The code above will crash if the tuple {error, wonky_input} is returned, because the expected atom 'ok' does not match the actually returned atom ‘error’.

bleh(Condition) ->
   case foo(Condition) of
       {ok, Value}          -> do_stuff(Value);
       {error, wonky_input} -> get_new_condition()
   end.

The code above now does not crash on that error return value and instead moves on to get another condition to try out, because the error tuple matches one of the case conditions that is defined as a return value. All this can happen really fast because atoms comparisons are really integer comparisons, and that means we save a ton of processor time (and space) by avoiding string/list or binary comparisons all over the place.

In addition to atoms being a much nicer and dramatically more flexible version of global enumerated types that let us write code in a more natural style that uses normal-language labels for program semantics, it turns out that function and module names are also atoms.
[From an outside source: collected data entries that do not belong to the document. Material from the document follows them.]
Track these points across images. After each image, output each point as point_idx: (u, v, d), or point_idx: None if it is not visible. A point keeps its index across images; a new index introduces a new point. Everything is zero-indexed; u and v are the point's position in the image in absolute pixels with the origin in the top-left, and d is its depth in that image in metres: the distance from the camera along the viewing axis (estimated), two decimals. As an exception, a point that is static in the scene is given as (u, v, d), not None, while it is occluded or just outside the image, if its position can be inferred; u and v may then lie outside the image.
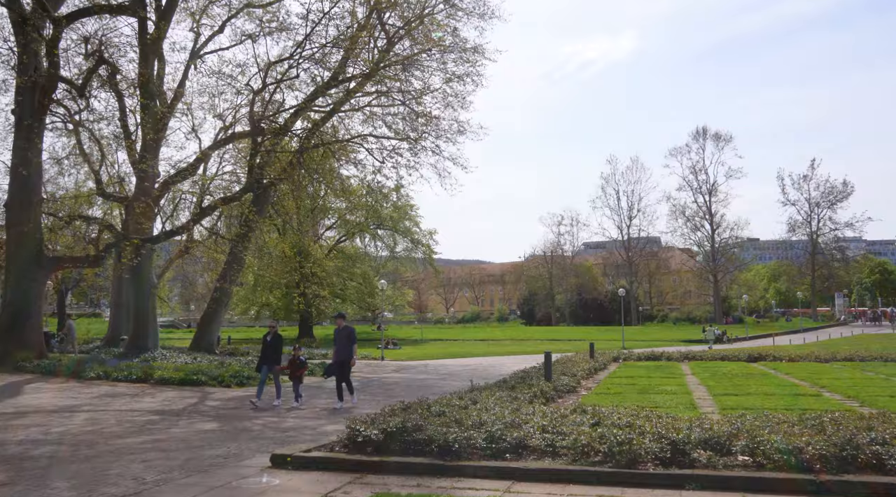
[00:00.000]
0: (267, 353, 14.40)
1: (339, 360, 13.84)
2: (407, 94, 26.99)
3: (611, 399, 13.68)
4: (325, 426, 10.97)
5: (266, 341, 14.51)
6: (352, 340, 13.90)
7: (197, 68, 26.61)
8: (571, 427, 8.06)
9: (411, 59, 25.48)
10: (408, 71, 26.64)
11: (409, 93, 26.25)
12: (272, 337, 14.45)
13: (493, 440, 7.49)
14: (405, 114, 27.33)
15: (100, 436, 10.01)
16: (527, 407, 9.69)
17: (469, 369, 24.92)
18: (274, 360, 14.29)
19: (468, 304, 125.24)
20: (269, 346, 14.42)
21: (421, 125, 27.12)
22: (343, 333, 13.89)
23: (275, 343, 14.42)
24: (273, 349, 14.38)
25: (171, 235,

This is a really nice feature in itself, because it allows us to write highly dynamic code with a lot less confusion about what types both sides of a call needs to be as well as making the code easier to read. I can even implement my own version of apply/3:

my_apply(Module, Function, Args) ->
    Module:Function(Args).

Of course, there is a whole pile of reasons why you will never want to actually write a function like this in a real program, but that’s the sort of power we have without doing any type casting magic, introspection, or on-the-fly modification of our program, references or memory space.

Once you get used to using atoms and matching you’ll really start to miss them in other languages and wonder how you ever got along without them. Now run off and start writing some code to practice thinking with atoms. They will become natural to you before the day is out.